→ **Ausgangstext**:
┌──
Ausgabe April 1990

Zwischen Abschied und Neuanfang

Der hier und da bereits angekündigte "Abschied von der BRD" findet nach dem Ergebnis der Wahl vom 18. März denn doch nicht statt, oder wenigstens nicht so, wie vermutet. Der Trend hatte ohnehin etwas unseriöses an sich, taten sich mit vorauseilender Nostalgik in Sachen goldene BRD doch hauptsächlich Leute hervor, die bisher als engagierteste Kritiker der Republik gelten wollten. Auch der von Klaus Staeck angeführte Wanderzirkus "Soviel Anfang war nie" wird wohl nicht über die erste Station hinauskommen. Die linke Transformation der BRD durch brüderliche Hilfe einer ansonsten auf Armes Länge Distanz gehaltenen sozialistischen DDR findet nicht statt. Die Chancen, daß das von einer ziemlich alt aussehenden Volkskammer vom Jahrgang 1986 noch kurz vor Toresschluß verabschiedete Verbot der Aussperrung in die Bundesrepublik diffundiert, stehen schlecht. Es wird sich noch nicht einmal in der DDR halten können.
└──
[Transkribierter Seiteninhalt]
┌──
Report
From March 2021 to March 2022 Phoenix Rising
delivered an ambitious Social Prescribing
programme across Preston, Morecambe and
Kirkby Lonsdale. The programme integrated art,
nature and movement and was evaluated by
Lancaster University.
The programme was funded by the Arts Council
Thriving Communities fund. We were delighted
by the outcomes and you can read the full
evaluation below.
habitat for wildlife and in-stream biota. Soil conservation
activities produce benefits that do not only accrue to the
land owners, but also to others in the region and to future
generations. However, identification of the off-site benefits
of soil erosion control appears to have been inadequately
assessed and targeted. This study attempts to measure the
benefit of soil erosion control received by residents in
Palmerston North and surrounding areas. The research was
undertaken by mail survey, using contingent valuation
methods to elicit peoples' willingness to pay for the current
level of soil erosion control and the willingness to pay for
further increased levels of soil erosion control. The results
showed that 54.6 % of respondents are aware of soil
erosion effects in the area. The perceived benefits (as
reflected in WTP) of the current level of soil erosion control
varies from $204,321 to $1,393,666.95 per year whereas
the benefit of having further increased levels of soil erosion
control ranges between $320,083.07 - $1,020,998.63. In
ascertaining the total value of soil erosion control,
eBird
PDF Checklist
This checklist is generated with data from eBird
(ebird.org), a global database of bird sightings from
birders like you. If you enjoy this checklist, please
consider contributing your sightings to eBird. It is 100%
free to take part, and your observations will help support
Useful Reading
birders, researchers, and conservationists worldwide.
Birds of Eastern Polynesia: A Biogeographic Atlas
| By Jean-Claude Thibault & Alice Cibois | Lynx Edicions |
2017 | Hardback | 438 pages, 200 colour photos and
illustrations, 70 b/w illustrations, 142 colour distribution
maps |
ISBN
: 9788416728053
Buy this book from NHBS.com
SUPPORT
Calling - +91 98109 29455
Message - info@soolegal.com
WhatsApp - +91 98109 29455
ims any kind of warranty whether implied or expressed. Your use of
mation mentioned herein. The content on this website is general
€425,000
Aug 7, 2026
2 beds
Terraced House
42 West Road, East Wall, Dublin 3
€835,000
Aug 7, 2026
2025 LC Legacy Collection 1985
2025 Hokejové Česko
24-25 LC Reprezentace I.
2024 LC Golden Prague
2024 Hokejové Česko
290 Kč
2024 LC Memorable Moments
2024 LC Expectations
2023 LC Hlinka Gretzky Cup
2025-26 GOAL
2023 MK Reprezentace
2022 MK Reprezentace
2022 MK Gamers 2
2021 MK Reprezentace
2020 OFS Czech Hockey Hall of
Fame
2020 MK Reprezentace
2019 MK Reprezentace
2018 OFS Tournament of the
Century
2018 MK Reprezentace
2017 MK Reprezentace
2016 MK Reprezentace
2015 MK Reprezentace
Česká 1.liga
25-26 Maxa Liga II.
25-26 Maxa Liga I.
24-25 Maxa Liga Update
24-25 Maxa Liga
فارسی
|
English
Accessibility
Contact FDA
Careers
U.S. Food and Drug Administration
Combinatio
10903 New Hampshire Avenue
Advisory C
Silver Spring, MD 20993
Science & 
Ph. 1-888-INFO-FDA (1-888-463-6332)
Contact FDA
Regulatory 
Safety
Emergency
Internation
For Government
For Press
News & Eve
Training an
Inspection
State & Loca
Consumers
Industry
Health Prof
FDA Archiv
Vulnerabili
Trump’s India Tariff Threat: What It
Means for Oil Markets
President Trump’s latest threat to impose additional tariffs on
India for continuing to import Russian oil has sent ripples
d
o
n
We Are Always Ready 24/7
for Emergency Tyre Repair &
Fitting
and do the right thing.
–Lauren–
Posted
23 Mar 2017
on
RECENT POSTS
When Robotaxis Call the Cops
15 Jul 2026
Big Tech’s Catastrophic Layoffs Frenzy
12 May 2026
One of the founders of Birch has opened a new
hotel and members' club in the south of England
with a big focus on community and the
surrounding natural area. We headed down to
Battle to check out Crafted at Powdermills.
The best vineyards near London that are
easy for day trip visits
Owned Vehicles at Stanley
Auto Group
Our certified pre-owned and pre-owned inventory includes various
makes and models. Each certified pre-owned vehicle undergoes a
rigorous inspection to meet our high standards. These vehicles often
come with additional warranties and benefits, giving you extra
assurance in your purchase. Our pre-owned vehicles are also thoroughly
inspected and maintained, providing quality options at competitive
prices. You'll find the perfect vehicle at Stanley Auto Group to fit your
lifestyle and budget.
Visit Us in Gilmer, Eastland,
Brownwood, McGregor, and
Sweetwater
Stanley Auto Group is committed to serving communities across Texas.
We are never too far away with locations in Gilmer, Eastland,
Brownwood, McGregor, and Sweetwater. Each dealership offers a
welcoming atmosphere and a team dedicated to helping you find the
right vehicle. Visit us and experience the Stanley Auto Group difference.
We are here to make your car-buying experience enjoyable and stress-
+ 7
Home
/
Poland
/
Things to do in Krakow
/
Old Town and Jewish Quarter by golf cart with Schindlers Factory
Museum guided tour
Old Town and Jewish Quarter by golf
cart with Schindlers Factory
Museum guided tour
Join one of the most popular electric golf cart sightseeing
└──
→ **Aufgabe 1**:
Wer führte laut dem Ausgangstext den Wanderzirkus „Soviel Anfang war nie“ an?
→ **Aufgabe 2**:
Ändere in den Aufzeichnungen die Zeilen vom Anfang bis einschließlich der Zeile mit „activities produce benefits“, indem du „programme“ durch „project“ ersetzt, und gib nur diese Zeilen sonst unverändert wieder.

→ **Antwort 1**:
Klaus Staeck

→ **Antwort 2**:
Report
From March 2021 to March 2022 Phoenix Rising
delivered an ambitious Social Prescribing
project across Preston, Morecambe and
Kirkby Lonsdale. The project integrated art,
nature and movement and was evaluated by
Lancaster University.
The project was funded by the Arts Council
Thriving Communities fund. We were delighted
by the outcomes and you can read the full
evaluation below.
habitat for wildlife and in-stream biota. Soil conservation
activities produce benefits that do not only accrue to the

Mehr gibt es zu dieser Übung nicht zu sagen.